Görevler:
A: Mahkeme kararına göre davalı, davacıya uygulanan indirimli gecelik oda fiyatını kaç TL olarak belirtmiştir?
B: Mahkeme kararında "Emsal Mahkeme Kararı" ifadesinden başlayıp aşağıya doğru "kesinleşmiş bir karardır." ifadesine kadar uzanan bölümün tamamını değiştirmeden kopyalayın.
____ Alıntı
Emsal Mahkeme Kararı İstanbul Bölge Adliye Mahkemesi 45. Hukuk Dairesi 2021/472 E. 2021/421 K. 15.04.2021 T.

Görüntülediğiniz mahkeme kararı kesinleşmiş bir karardır.

T.C.
İSTANBUL
BÖLGE ADLİYE MAHKEMESİ
45. HUKUK DAİRESİ
DOSYA NO : 2021/472
KARAR NO : 2021/421
T Ü R K M İ L L E T İ A D I N A
İ S T İ N A F K A R A R I
İNCELENEN KARARIN
MAHKEMESİ : İSTANBUL 5. ASLİYE TİCARET MAHKEMESİ
TARİHİ: 23/11/2020
NUMARASI: 2020/114 2020/718
DAVANIN KONUSU: İtirazın İptali (Hizmet Sözleşmesinden Kaynaklanan)
KARAR TARİHİ: 15/04/2021
6100 Sayılı Hukuk Muhakemeleri Kanunu’nun 352. Maddesi uyarınca dosya incelendi,
GEREĞİ DÜŞÜNÜLDÜ: DAVA: Davacı vekili dava dilekçesi ile; taraflar arasında 30/08/2019 – 01/09/2019 tarihleri arasında konaklama sözleşmesi akdedildiğini, 14 kişi için rezervasyon kaydı yaptırdığını ve davalının hesabına 2.075,00 TL kısmi ödeme yapıldığını, müvekkilinin otele giriş yapmak istediğinde davalının rezervasyon olmadığını ve otelde müsait odaların bulunmadığını bildirdiğini, müvekkilinin rezervasyonunun başka bir tarih için yapıldığını, müvekkilini mağdur bıraktığını, olayın ardından müvekkilinin Bakırköy … Noterliğinden … Yevmiye numaralı ihtarname ile davalıya ödenen paranın müvekkiline iade edilmesinin talep edildiğini ihtara rağmen davalının ödeme yapmaması üzerine İstanbul … İcra Müdürlüğünün … Esas sayılı icra dosyası ile takibe geçildiğini, davalının itirazı üzerine takibin durduğunu bildirmekle davanın kabulüne, kötü niyetli borçlu hakkında %20’den az olmamak kaydı ile icra inkar tazminatına hükmedilmesine, yargılama giderleri ve vekalet ücretinin davalı üzerine bırakılmasına karar verilmesini talep ve dava etmiştir
CEVAP: Davalı asil cevap dilekçesi ile davanın yetkisiz mahkemede açıldığını, davanın ikamet adresi olan Vize Mahkemelerinde açılması gerektiğini, rezervasyonlarla genelde kızının ilgilendiğini, davacının hem telefon görüşmelerinde, hem de whatsapp mesajlarında 31 Ağustos çıkış tarihlerinin ise 2 Eylül sabahı olduğunu belirttiğini, 7 Ağustos gününde ise rezervasyonun onaylandığını, otel fiyatlarının gecelik kahvaltıda dahil 400,00 TL olduğunu ve indirimli fiyatların ise 350,00 TL olduğunu, davacıya da 350,00 TL üzerinden fiyat belirlendiğini, 6 oda için yarısını 2.100,00 TL kapora olarak yollandığını, davacının anlaşılan tarihler olan 31/08/2019 – 02/09/2019 tarihleri olduğunu ve rezerve ettikleri halde gelmemeleri sebebiyle araç ayarlama, mutfak alışverişi gibi giderlerden dolayı mağduriyet yaşadıklarını bildirmekle davanın reddine, yargılama giderlerinin davacı üzerine bırakılmasına karar verilmesini talep etmiştir.
________
____ Sağlanan Bilgiler
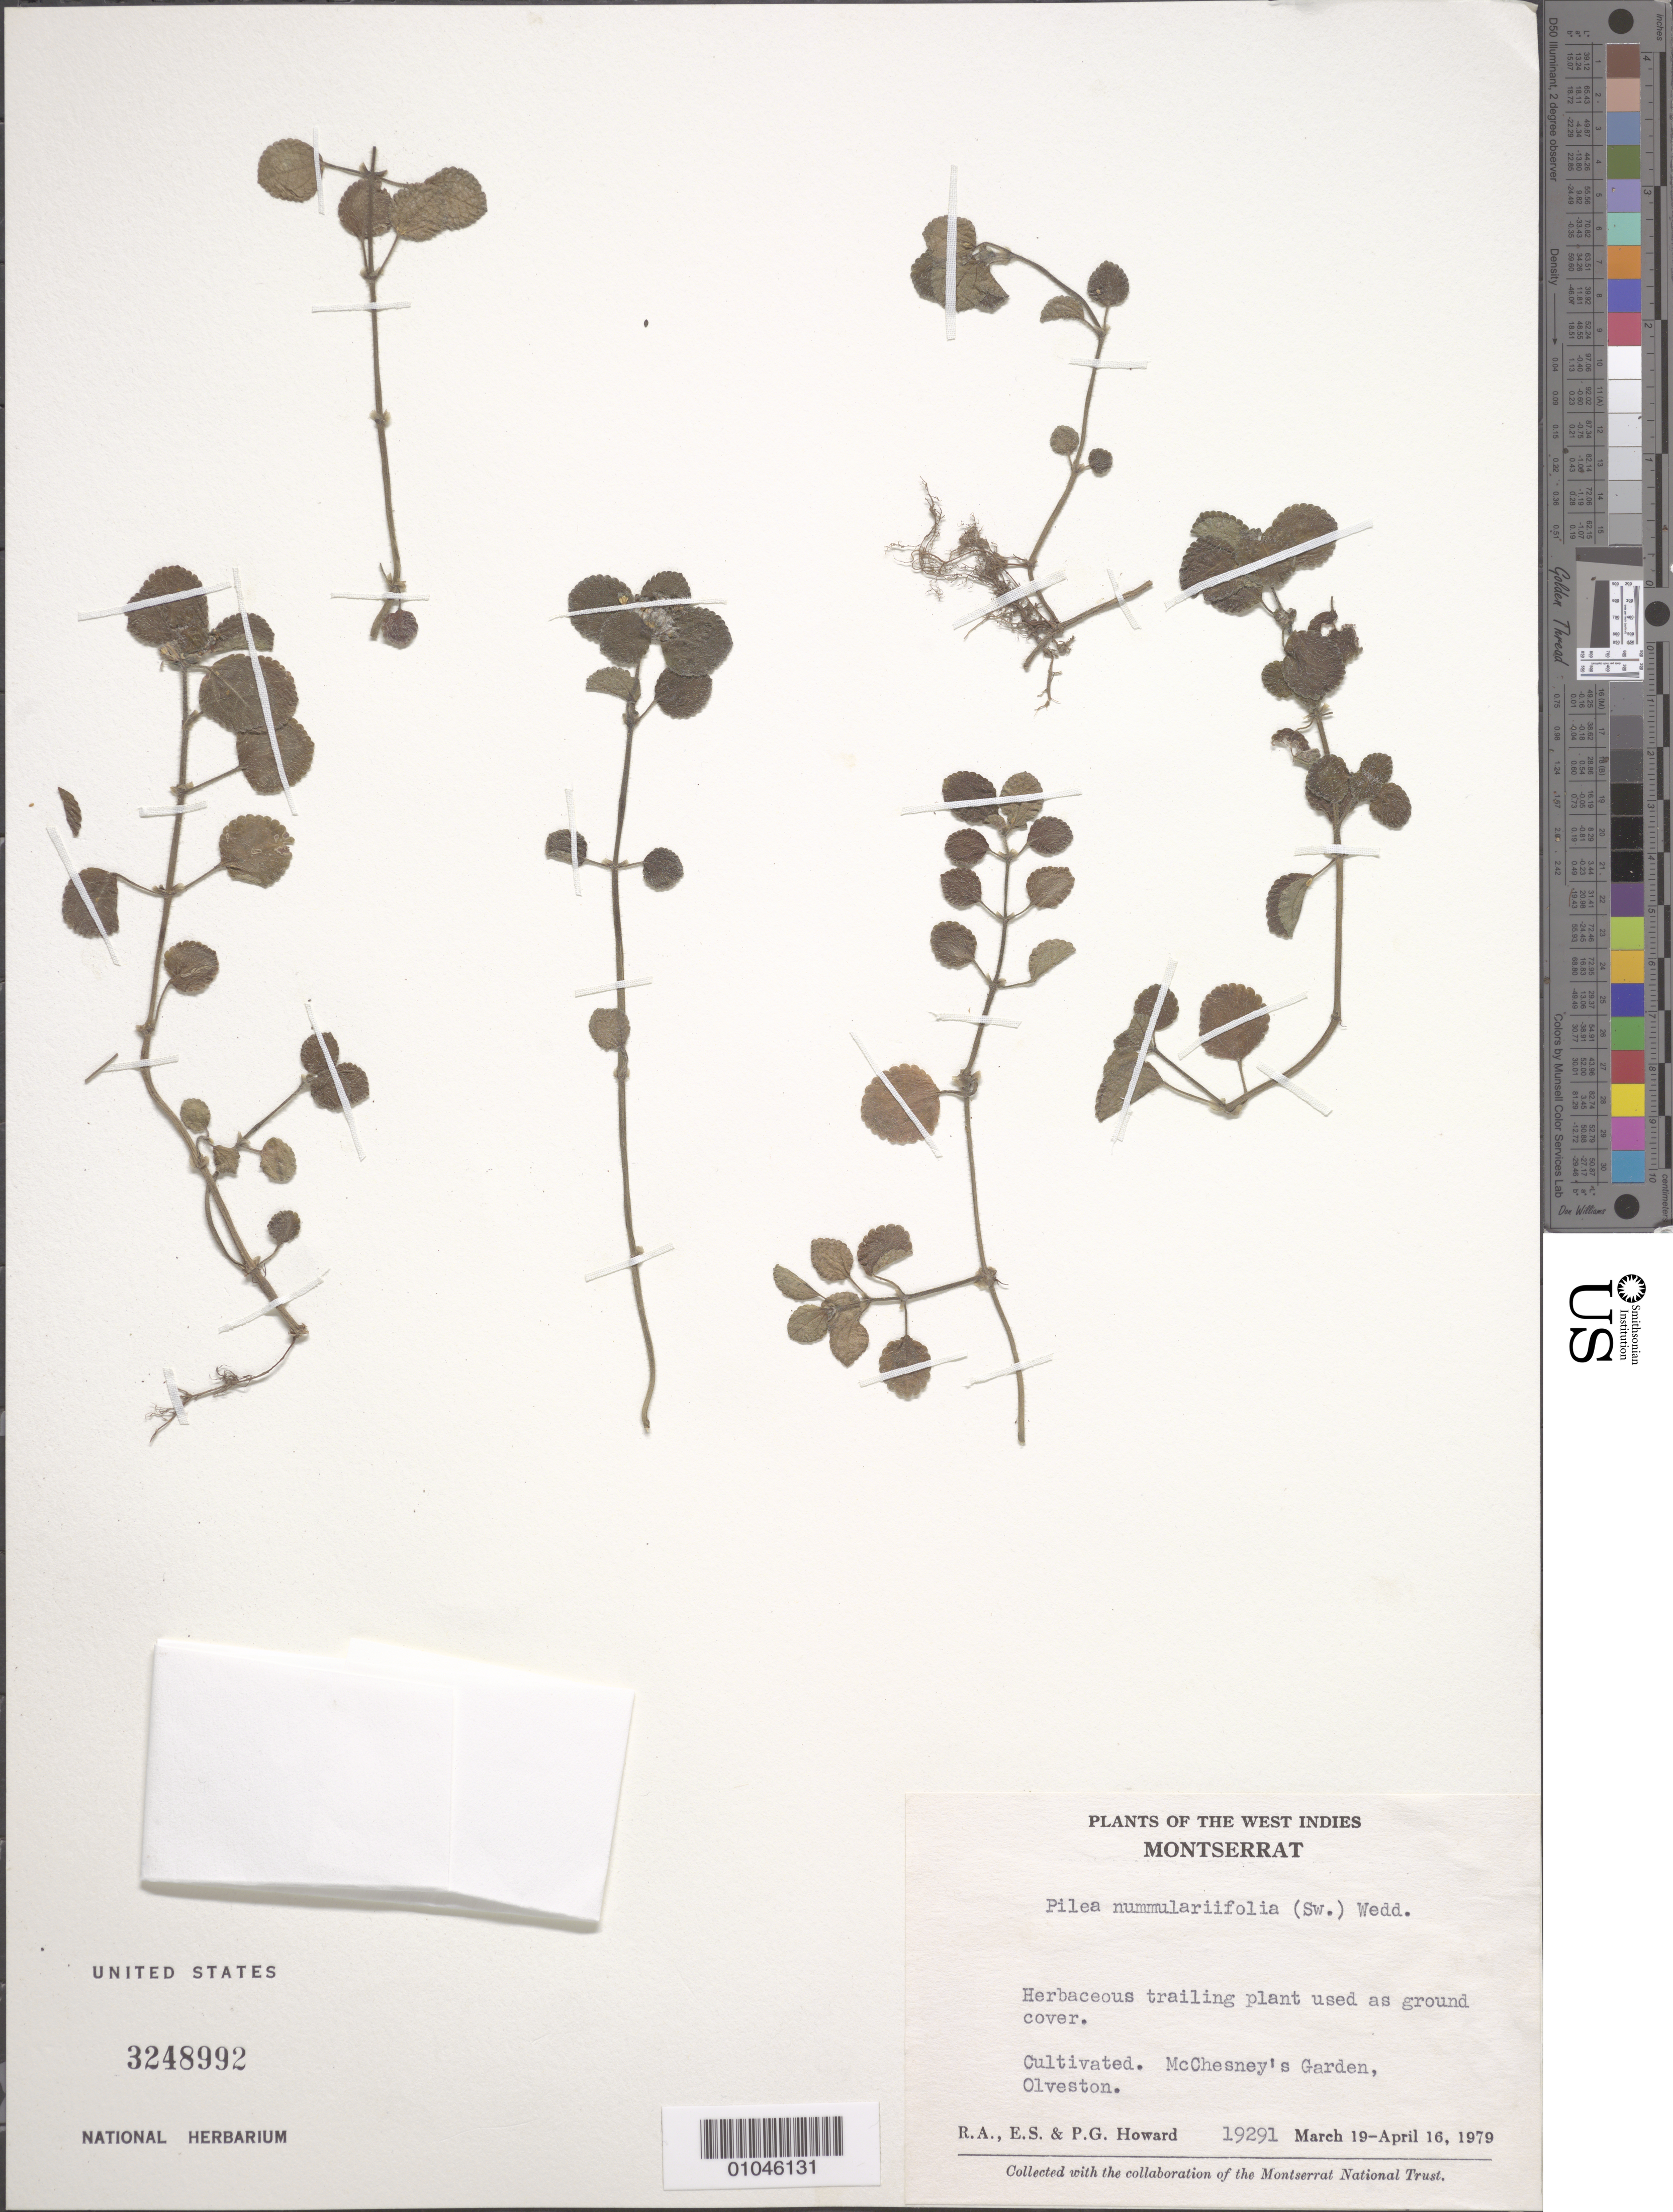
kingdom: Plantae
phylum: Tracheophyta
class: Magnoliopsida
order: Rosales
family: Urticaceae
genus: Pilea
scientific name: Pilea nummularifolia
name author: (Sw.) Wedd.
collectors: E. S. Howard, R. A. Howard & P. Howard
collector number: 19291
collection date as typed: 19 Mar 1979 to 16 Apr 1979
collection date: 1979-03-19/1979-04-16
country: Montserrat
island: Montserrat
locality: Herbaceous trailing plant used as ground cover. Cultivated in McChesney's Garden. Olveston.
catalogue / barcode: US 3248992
________
Görev Yanıtları:
A: 350,00 TL

B:
Emsal Mahkeme Kararı İstanbul Bölge Adliye Mahkemesi 45. Hukuk Dairesi 2021/472 E. 2021/421 K. 15.04.2021 T.

Görüntülediğiniz mahkeme kararı kesinleşmiş bir karardır.